The open-source technology was great, but Databricks needed to offer proprietary software that would be focused on enterprise features to solve the problems of large enterprises. This way Databricks would have really valuable products they could sell.

Results & The way forward

A year into his journey as CEO, in 2017, Ali and company struck it's first million-dollar deal. Ali's entrepreneurial strategies had kicked in with positive momentum. At the end of that year, Databricks' recurring revenue was $40 million, $100 million in 2018, and a revenue run-rate of $200 million during Q3 of 2019. Today, the company has a valuation of $6.2 billion, and the growth trajectory is unaffected by the pandemic or anything else.
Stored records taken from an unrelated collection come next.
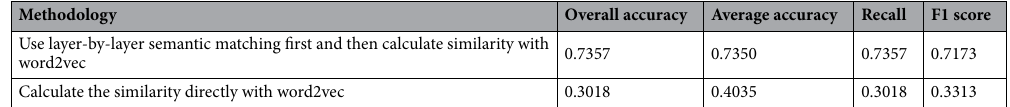
Table 8. Comparison of the results of the semantic similarity calculation methods.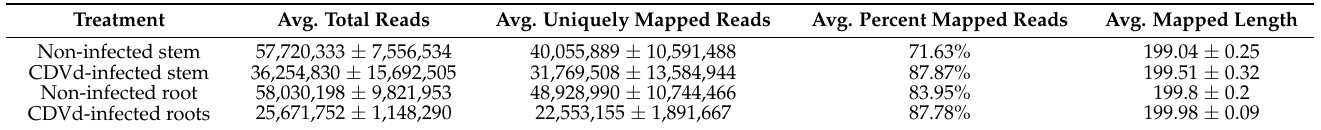
Table 1. Summary of sequencing and STAR alignment results for non-infected and citrus dwarfing viroid (CDVd)-infected trees from the stem ( Citrus sinensis (L.) Osbeck) and root tissues ( C. trifoliata (L.).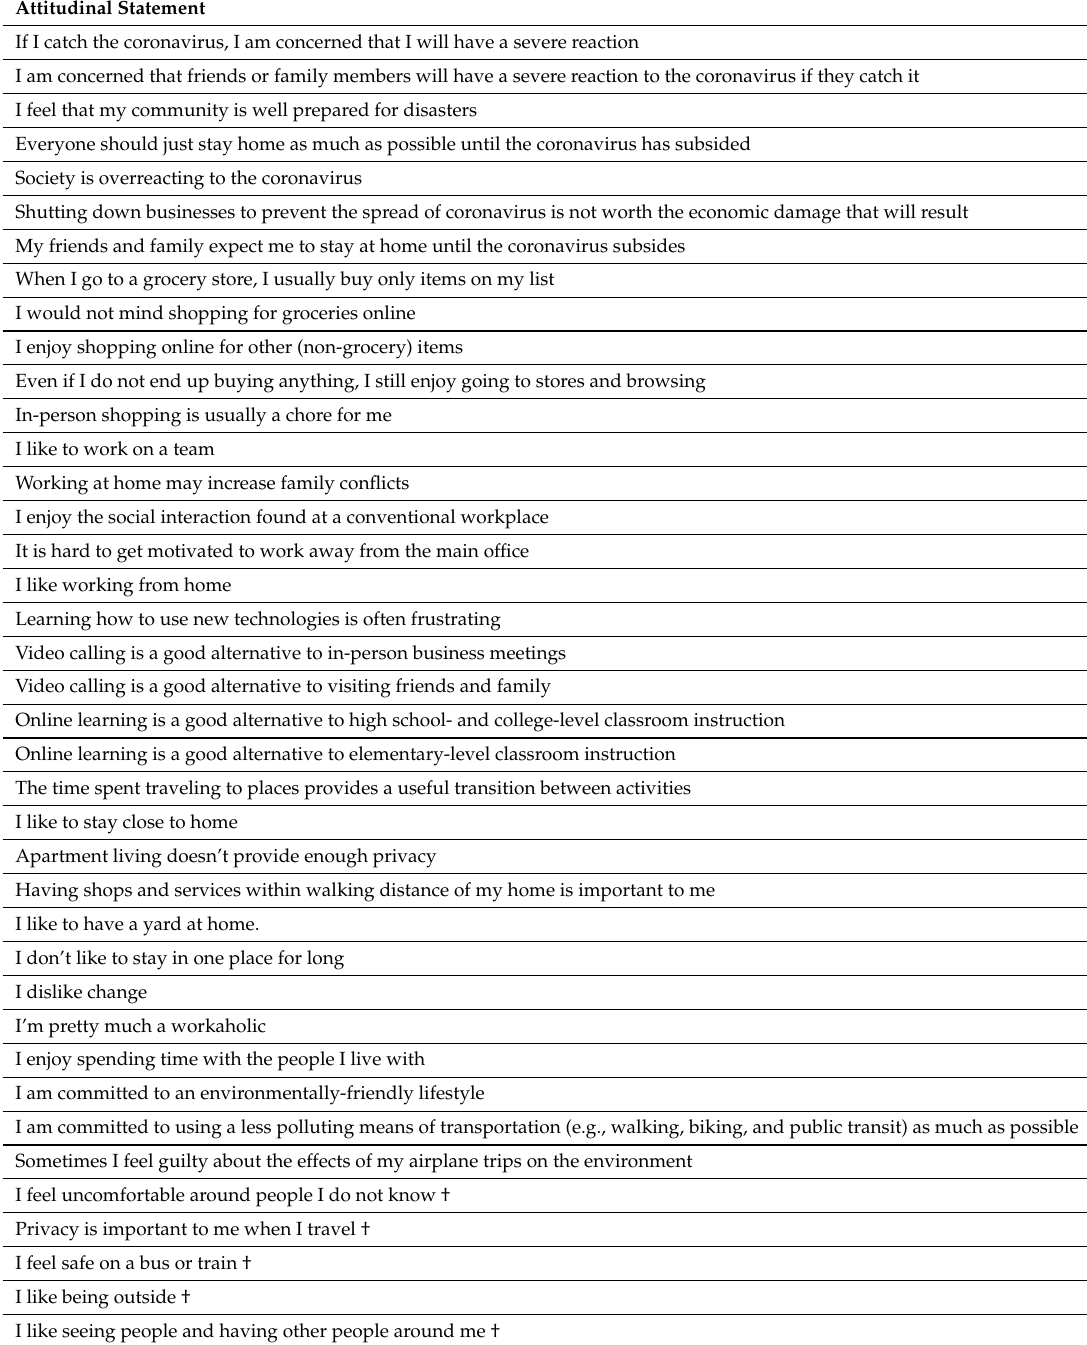
Table A2. All attitudinal statements used in factor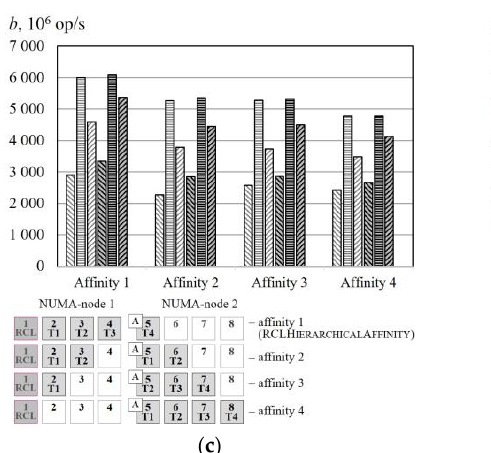
Figure 7. Thread affinity efficiency comparison, Jet cluster (SMP system). ( a ) p = 2; ( b ) p = 3; ( c ) p = 4;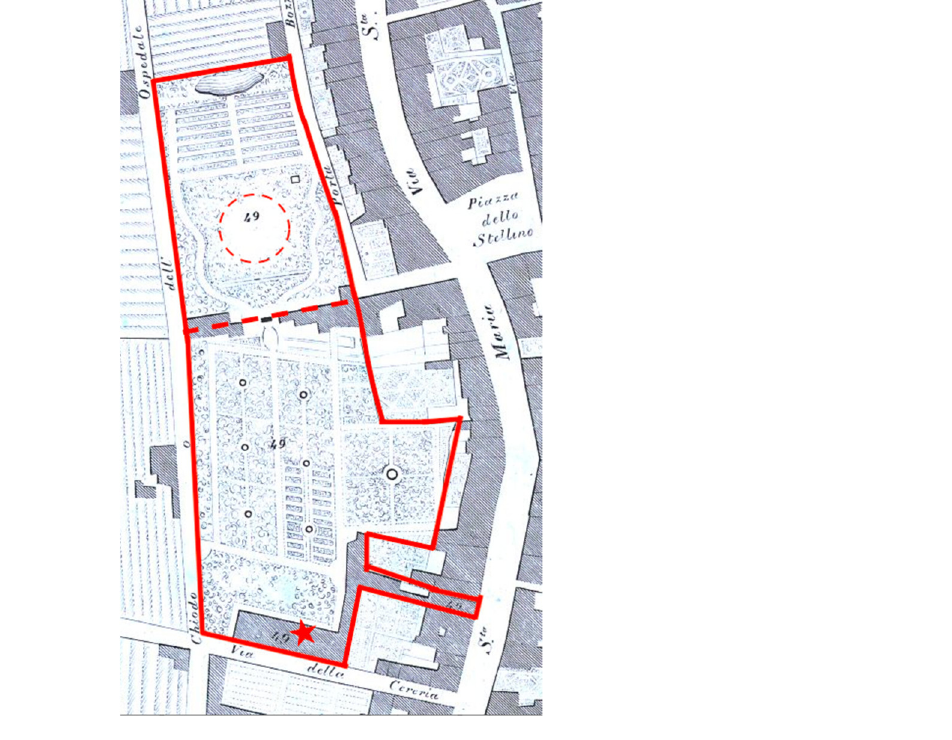
Figure 3. A detail of Van Lint’s map of Pisa (1846) showing the Botanic Garden (red solid line). North is up. The “Orto Nuovo” lies above the red dotted line; the red dashed circle shows the position of the giraffe enclosure within the “Orto Nuovo”; the red star marks the Natural History Museum building at the southern boundary of the Botanic Garden.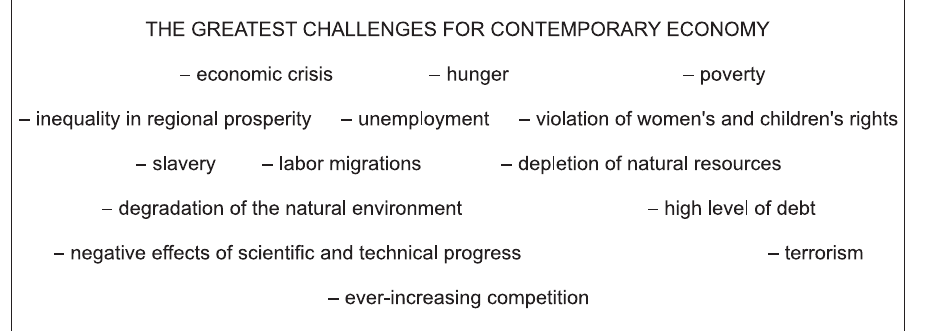
Figure 1. The biggest challenges of the modern economy – selected examples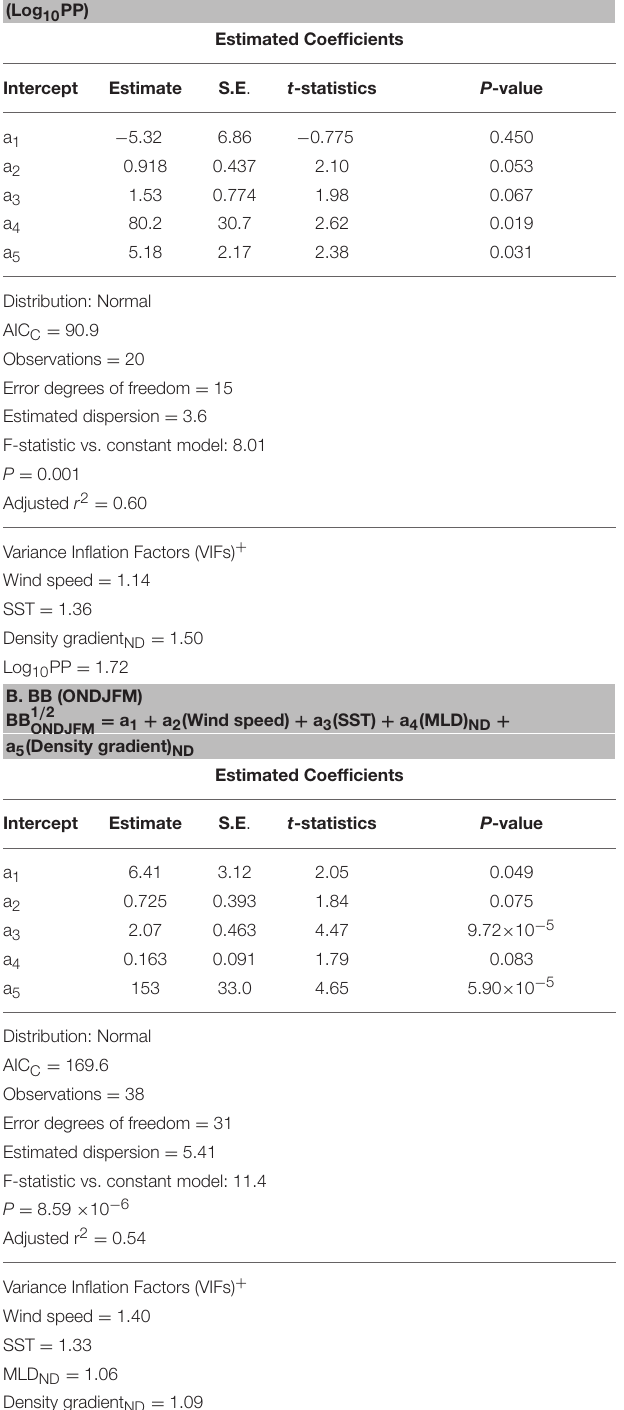
TABLE 2 | Summary of generalized linear models (GLMs) and associated statistics for monthly composites of BB during summertime only (A) and during entire growing seasons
Today, Databricks has transitioned from being a visionary company to a leader in Data Science, by gaining traction because of the following product features:

  • It's an open unified analytics platform
  • It acts as Apache Spark simplified
  • It offers multi-language and multiple platform support
  • Rich notebooks and dashboard make it user friendly

The company's growth, funding, and valuation results today are astounding. Yet, these results shouldn't conceal the invaluable entrepreneurial lessons we can derive from Databricks' rocky journey to mega success. A combination of history, struggle, forces of destiny, and an uphill entrepreneurial path took the company from scratch to unprecedented hyper-growth.